# Work order:
Rewrite the lines from the one containing "Just out of" through the one containing "5. Explore todos", inclusive, replacing "Source code" with "Source listing" and leaving everything else unchanged.

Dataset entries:
────────────────────────────────────────
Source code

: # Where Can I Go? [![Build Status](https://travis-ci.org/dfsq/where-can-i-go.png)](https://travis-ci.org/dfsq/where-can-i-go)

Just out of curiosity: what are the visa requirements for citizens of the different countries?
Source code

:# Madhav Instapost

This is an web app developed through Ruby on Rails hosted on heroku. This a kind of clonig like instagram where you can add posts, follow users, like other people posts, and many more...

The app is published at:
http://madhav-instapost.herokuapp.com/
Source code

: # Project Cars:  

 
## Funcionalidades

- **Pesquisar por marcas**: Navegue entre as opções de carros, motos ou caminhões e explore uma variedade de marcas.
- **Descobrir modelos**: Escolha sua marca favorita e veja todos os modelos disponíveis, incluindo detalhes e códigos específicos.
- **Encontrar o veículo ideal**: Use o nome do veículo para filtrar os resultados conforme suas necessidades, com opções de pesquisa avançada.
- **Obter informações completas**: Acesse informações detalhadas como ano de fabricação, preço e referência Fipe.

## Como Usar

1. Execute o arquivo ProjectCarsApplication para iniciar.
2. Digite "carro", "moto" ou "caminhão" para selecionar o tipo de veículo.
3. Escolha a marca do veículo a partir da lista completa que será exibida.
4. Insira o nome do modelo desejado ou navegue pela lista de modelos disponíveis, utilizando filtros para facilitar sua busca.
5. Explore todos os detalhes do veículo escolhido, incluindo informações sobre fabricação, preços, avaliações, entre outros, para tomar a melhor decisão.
────────────────────────────────────────
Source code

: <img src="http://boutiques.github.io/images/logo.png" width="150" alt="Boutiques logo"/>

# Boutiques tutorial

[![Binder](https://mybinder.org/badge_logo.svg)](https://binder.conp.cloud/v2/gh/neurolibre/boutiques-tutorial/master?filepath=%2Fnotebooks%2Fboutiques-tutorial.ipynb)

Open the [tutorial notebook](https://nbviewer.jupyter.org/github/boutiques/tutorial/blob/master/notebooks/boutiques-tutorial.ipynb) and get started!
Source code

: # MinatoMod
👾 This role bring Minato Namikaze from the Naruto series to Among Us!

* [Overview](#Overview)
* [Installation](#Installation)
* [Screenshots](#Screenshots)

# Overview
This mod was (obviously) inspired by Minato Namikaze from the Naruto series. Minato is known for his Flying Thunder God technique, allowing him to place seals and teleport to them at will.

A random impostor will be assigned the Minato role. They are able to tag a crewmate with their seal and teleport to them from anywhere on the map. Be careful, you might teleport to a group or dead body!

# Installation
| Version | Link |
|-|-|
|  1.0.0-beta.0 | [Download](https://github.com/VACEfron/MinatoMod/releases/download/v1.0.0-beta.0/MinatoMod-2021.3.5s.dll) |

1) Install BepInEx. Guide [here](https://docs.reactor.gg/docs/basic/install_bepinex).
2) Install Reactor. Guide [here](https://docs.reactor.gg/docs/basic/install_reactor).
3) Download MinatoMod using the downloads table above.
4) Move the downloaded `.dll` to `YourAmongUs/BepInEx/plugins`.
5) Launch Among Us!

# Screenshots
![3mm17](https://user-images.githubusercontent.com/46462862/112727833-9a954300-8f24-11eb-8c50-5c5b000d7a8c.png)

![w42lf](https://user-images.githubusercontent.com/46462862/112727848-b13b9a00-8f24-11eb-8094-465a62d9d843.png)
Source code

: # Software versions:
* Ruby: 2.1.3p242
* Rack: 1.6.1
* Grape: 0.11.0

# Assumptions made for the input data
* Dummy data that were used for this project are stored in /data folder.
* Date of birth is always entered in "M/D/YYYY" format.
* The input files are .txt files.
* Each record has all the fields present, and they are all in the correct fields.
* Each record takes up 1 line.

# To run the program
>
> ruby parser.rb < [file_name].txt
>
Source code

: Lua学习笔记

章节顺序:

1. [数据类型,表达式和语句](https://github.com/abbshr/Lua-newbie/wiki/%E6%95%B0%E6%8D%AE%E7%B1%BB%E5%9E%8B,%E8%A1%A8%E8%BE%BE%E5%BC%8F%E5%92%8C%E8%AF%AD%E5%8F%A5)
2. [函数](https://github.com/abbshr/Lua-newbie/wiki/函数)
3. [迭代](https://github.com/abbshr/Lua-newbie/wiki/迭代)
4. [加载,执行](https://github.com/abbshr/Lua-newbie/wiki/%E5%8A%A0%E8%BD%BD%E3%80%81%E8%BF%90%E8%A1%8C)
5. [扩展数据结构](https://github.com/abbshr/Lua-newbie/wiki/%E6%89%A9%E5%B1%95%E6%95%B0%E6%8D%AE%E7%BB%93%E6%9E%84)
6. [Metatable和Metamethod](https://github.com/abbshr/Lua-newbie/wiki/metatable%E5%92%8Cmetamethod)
────────────────────────────────────────
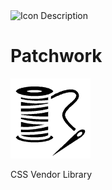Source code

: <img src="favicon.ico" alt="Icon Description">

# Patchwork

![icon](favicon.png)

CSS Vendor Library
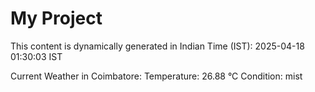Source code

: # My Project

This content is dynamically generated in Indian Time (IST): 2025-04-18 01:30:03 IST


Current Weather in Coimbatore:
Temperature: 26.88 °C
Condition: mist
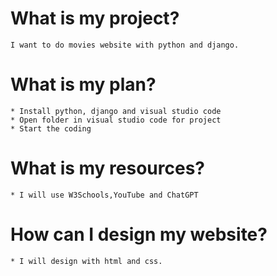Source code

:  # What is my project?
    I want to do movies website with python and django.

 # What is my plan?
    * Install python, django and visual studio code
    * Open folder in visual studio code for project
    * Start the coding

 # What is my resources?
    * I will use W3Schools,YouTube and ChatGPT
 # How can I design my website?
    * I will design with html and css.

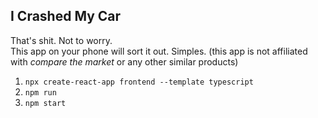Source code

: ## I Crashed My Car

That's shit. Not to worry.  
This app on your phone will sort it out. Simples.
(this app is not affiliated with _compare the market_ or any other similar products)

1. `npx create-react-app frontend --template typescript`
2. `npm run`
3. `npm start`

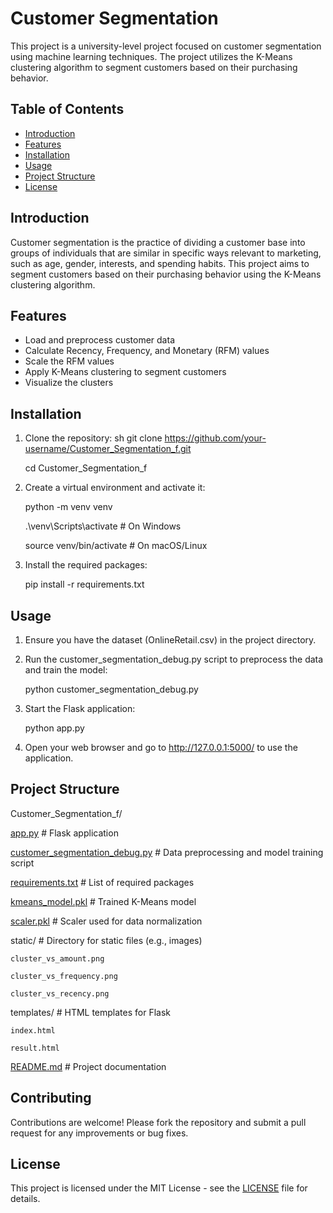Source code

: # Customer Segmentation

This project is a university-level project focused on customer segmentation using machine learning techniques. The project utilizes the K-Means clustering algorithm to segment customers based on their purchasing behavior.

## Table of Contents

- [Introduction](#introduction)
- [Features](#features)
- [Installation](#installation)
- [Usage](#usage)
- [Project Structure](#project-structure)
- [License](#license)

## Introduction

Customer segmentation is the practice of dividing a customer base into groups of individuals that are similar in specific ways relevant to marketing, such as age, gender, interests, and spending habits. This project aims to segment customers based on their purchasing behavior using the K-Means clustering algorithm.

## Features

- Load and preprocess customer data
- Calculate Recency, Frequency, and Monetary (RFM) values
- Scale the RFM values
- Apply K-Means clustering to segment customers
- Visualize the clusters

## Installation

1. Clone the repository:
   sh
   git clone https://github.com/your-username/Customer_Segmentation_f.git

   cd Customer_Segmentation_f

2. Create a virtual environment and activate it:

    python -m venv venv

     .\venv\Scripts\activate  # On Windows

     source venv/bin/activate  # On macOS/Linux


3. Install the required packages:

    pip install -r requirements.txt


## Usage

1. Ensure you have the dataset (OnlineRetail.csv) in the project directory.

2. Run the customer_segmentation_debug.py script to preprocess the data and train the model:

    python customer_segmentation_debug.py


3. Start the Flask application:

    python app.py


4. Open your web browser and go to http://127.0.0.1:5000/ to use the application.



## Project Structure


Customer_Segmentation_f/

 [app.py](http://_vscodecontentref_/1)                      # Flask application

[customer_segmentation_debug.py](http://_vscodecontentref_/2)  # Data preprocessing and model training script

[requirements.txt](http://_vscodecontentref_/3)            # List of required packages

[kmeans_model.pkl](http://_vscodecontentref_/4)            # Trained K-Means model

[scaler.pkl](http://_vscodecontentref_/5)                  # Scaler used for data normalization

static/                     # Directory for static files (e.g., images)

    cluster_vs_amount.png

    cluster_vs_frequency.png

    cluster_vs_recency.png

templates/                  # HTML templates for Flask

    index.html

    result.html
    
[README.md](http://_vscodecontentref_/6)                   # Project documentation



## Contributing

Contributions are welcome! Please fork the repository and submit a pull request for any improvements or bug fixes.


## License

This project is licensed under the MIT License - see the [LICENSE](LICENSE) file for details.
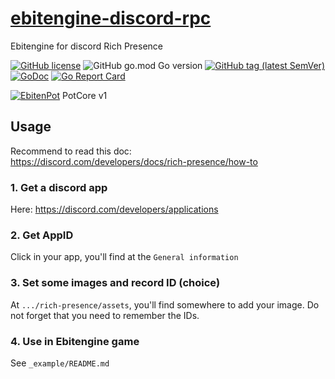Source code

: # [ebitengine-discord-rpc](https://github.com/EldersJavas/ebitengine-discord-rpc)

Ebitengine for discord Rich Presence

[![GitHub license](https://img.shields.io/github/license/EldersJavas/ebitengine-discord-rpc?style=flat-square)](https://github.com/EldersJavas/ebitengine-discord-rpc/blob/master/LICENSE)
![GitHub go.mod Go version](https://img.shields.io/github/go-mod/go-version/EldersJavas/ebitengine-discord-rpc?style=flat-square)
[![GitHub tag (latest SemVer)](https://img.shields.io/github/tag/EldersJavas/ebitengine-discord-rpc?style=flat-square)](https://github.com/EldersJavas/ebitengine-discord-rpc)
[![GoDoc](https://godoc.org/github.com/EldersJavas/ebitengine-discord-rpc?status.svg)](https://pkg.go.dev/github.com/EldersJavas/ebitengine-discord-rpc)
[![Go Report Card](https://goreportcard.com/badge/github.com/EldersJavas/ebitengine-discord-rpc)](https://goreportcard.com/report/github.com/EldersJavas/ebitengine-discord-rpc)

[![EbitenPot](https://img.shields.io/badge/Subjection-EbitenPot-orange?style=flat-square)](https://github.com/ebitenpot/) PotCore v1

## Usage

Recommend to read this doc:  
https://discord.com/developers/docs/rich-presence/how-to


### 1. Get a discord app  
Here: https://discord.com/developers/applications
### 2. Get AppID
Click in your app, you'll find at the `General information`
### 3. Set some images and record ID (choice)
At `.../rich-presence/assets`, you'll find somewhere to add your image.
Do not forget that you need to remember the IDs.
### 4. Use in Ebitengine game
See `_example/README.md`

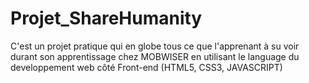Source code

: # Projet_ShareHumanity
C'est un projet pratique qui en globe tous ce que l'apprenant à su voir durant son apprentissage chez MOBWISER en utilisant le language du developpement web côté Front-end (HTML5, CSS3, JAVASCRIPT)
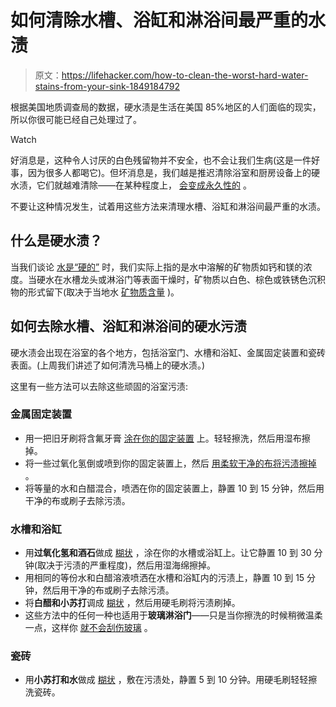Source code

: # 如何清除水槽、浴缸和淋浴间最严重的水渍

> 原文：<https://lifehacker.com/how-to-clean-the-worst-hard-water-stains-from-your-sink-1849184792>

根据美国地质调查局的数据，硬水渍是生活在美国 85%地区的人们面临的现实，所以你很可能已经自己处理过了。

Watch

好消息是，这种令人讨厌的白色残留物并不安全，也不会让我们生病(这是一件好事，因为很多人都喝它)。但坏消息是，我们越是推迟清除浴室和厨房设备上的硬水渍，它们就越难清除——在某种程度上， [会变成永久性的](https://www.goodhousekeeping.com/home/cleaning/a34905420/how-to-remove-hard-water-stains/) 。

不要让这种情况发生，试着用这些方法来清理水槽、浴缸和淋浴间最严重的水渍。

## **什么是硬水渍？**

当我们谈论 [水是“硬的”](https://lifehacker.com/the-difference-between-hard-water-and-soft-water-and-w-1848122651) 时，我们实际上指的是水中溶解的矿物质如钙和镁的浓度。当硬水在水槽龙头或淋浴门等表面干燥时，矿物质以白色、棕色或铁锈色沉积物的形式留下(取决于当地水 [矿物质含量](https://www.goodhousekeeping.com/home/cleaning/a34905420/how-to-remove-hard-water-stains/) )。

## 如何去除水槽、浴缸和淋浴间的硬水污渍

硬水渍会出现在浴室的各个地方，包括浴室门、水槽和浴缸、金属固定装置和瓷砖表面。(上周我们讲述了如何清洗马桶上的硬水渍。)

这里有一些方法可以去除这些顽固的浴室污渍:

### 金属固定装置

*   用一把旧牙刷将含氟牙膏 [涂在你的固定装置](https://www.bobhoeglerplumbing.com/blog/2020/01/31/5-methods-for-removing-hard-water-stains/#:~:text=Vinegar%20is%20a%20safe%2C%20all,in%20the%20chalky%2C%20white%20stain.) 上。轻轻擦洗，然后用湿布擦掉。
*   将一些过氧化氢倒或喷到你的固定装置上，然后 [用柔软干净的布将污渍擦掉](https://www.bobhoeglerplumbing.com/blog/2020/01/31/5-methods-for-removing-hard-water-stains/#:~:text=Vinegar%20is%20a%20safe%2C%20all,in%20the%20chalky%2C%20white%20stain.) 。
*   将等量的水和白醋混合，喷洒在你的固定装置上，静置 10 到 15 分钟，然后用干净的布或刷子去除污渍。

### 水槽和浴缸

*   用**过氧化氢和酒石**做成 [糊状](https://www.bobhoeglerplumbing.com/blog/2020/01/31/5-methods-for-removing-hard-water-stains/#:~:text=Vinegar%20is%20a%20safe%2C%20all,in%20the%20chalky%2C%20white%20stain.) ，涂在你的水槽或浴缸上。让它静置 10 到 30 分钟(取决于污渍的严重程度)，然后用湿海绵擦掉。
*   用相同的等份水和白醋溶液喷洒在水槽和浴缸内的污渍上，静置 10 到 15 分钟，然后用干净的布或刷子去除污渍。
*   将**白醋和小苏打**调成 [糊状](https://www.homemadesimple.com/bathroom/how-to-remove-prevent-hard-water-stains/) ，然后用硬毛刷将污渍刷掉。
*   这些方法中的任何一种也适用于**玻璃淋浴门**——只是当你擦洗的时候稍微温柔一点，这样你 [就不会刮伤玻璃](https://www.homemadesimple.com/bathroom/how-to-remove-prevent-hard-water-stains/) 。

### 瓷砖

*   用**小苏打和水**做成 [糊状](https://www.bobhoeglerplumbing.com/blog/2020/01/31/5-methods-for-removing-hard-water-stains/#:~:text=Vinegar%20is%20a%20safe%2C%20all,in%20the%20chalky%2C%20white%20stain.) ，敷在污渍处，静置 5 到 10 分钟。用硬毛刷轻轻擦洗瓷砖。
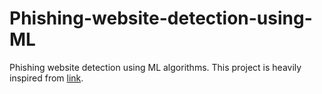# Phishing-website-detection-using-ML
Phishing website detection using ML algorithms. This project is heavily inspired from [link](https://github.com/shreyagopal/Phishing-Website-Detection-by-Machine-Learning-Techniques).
────────────────────────────────────────
# Result for this task:
Just out of curiosity: what are the visa requirements for citizens of the different countries?
Source listing

:# Madhav Instapost

This is an web app developed through Ruby on Rails hosted on heroku. This a kind of clonig like instagram where you can add posts, follow users, like other people posts, and many more...

The app is published at:
http://madhav-instapost.herokuapp.com/
Source listing

: # Project Cars:  

 
## Funcionalidades

- **Pesquisar por marcas**: Navegue entre as opções de carros, motos ou caminhões e explore uma variedade de marcas.
- **Descobrir modelos**: Escolha sua marca favorita e veja todos os modelos disponíveis, incluindo detalhes e códigos específicos.
- **Encontrar o veículo ideal**: Use o nome do veículo para filtrar os resultados conforme suas necessidades, com opções de pesquisa avançada.
- **Obter informações completas**: Acesse informações detalhadas como ano de fabricação, preço e referência Fipe.

## Como Usar

1. Execute o arquivo ProjectCarsApplication para iniciar.
2. Digite "carro", "moto" ou "caminhão" para selecionar o tipo de veículo.
3. Escolha a marca do veículo a partir da lista completa que será exibida.
4. Insira o nome do modelo desejado ou navegue pela lista de modelos disponíveis, utilizando filtros para facilitar sua busca.
5. Explore todos os detalhes do veículo escolhido, incluindo informações sobre fabricação, preços, avaliações, entre outros, para tomar a melhor decisão.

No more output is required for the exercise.